Please arrange the lines below as a JSON list of strings, one string per line, leaving out blank lines and pictures.

> **Data**:
++++++

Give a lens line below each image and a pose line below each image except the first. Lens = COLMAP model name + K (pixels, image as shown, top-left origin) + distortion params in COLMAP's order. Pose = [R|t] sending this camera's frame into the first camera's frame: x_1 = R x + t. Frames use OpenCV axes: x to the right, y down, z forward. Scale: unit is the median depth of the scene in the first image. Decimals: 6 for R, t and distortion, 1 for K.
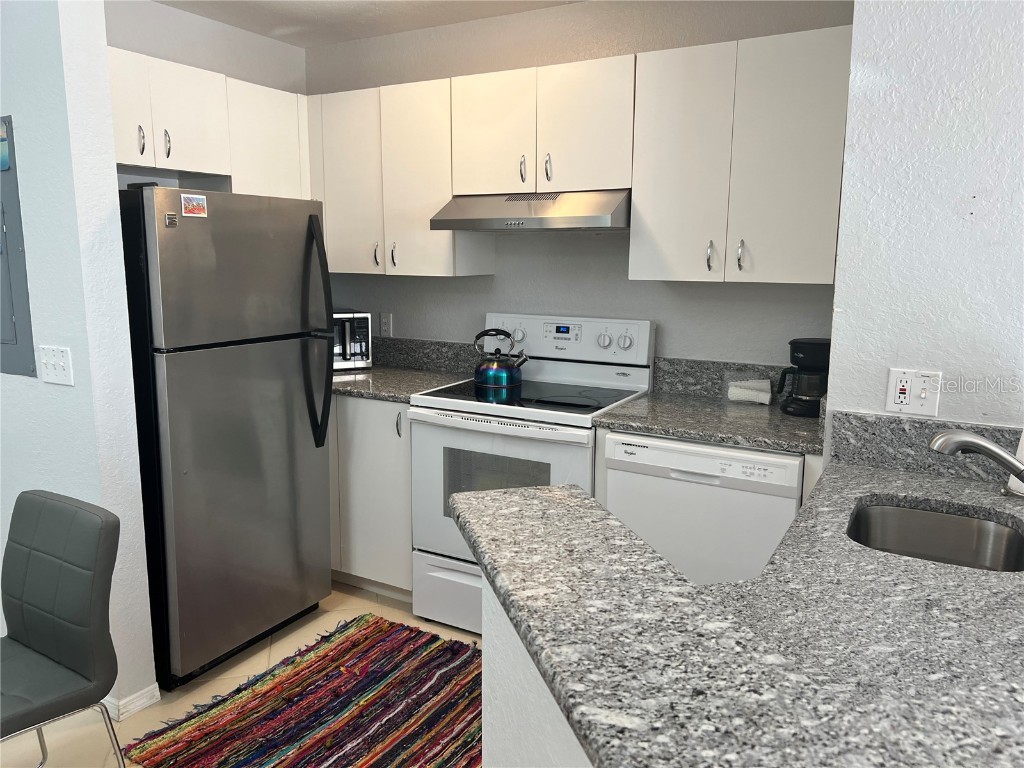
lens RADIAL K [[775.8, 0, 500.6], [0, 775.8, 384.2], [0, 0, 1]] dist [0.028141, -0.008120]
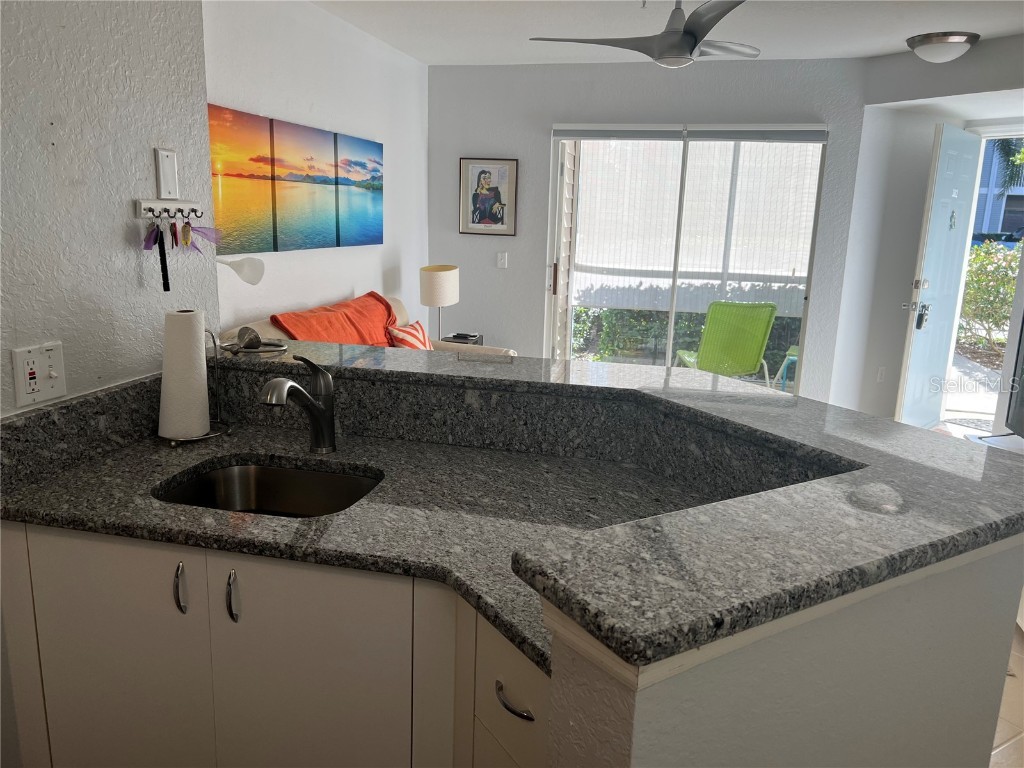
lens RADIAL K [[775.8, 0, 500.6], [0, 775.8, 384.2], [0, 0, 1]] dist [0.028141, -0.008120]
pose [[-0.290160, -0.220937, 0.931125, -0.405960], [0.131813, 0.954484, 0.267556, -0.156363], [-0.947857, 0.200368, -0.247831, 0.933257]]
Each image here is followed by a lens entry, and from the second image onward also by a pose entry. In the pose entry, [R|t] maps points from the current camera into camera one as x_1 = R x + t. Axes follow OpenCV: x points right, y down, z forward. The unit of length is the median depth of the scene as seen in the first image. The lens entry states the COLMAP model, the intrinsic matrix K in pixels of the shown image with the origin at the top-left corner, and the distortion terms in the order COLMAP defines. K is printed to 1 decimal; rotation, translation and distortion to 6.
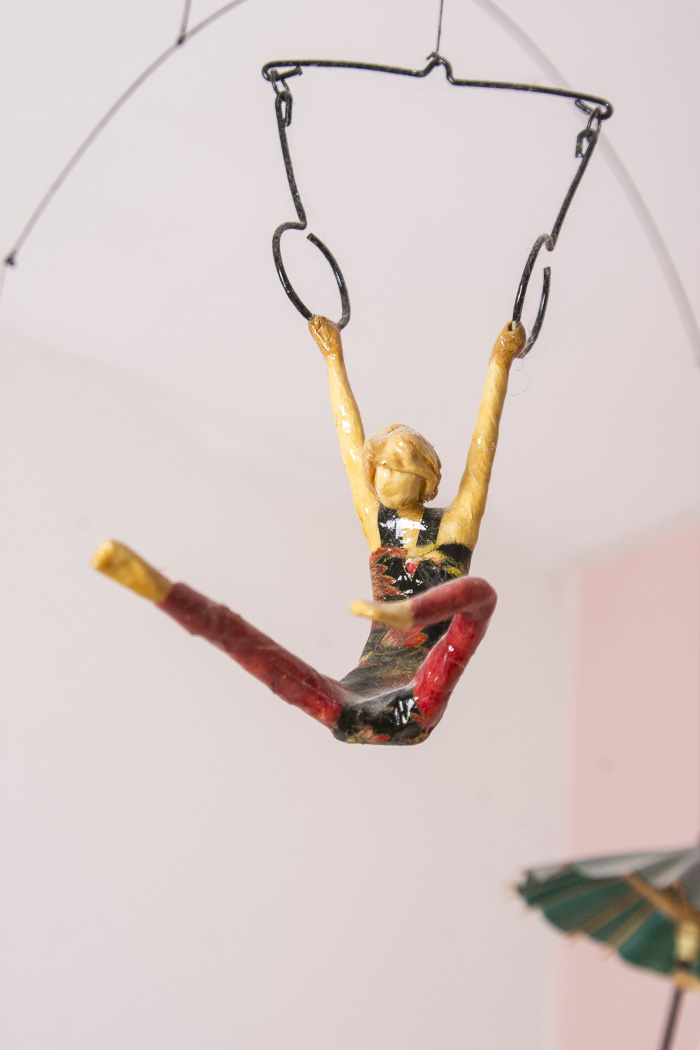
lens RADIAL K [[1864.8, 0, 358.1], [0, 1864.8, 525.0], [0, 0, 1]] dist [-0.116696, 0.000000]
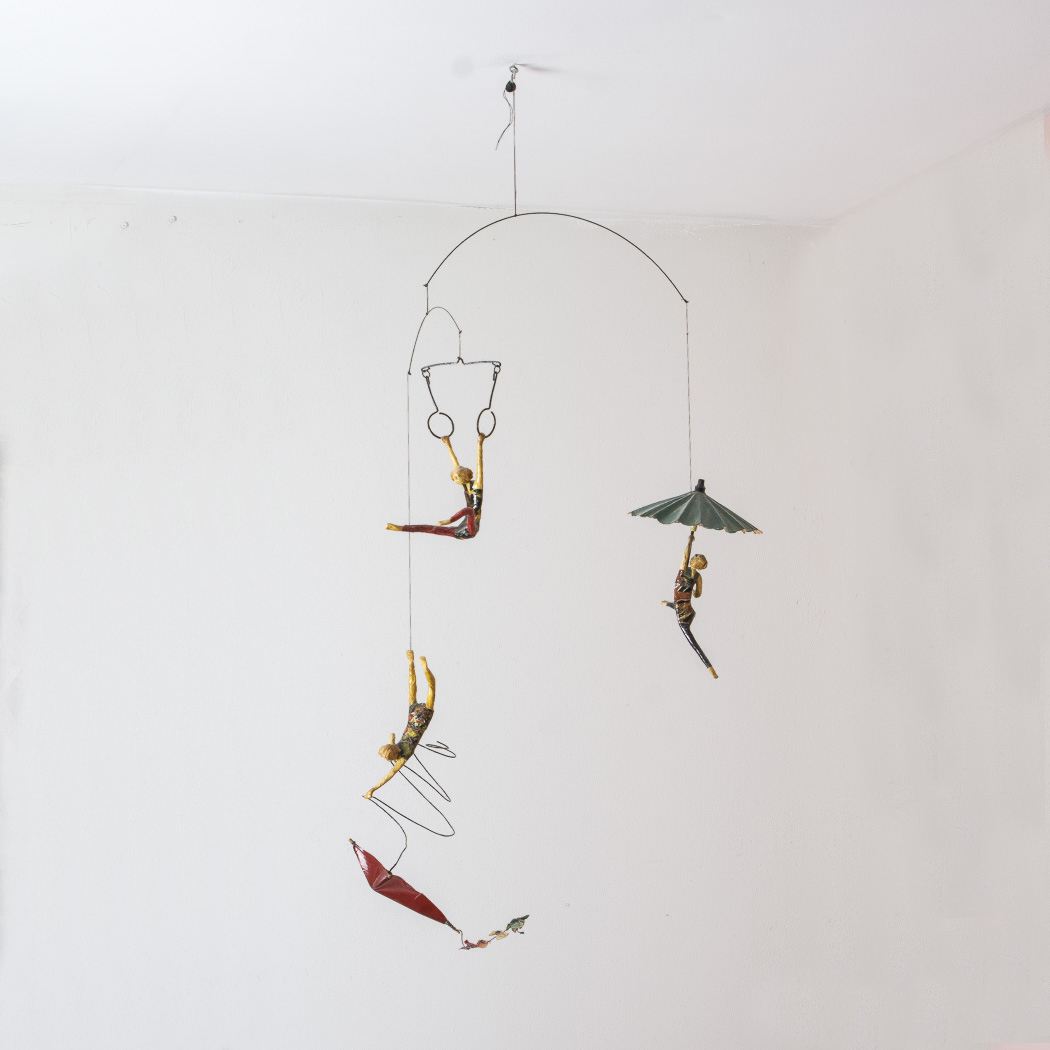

++++++

> **Answer to the exercise**:
[
  "Give a lens line below each image and a pose line below each image except the first. Lens = COLMAP model name + K (pixels, image as shown, top-left origin) + distortion params in COLMAP's order. Pose = [R|t] sending this camera's frame into the first camera's frame: x_1 = R x + t. Frames use OpenCV axes: x to the right, y down, z forward. Scale: unit is the median depth of the scene in the first image. Decimals: 6 for R, t and distortion, 1 for K.",
  "lens RADIAL K [[775.8, 0, 500.6], [0, 775.8, 384.2], [0, 0, 1]] dist [0.028141, -0.008120]",
  "lens RADIAL K [[775.8, 0, 500.6], [0, 775.8, 384.2], [0, 0, 1]] dist [0.028141, -0.008120]",
  "pose [[-0.290160, -0.220937, 0.931125, -0.405960], [0.131813, 0.954484, 0.267556, -0.156363], [-0.947857, 0.200368, -0.247831, 0.933257]]",
  "Each image here is followed by a lens entry, and from the second image onward also by a pose entry. In the pose entry, [R|t] maps points from the current camera into camera one as x_1 = R x + t. Axes follow OpenCV: x points right, y down, z forward. The unit of length is the median depth of the scene as seen in the first image. The lens entry states the COLMAP model, the intrinsic matrix K in pixels of the shown image with the origin at the top-left corner, and the distortion terms in the order COLMAP defines. K is printed to 1 decimal; rotation, translation and distortion to 6.",
  "lens RADIAL K [[1864.8, 0, 358.1], [0, 1864.8, 525.0], [0, 0, 1]] dist [-0.116696, 0.000000]"
]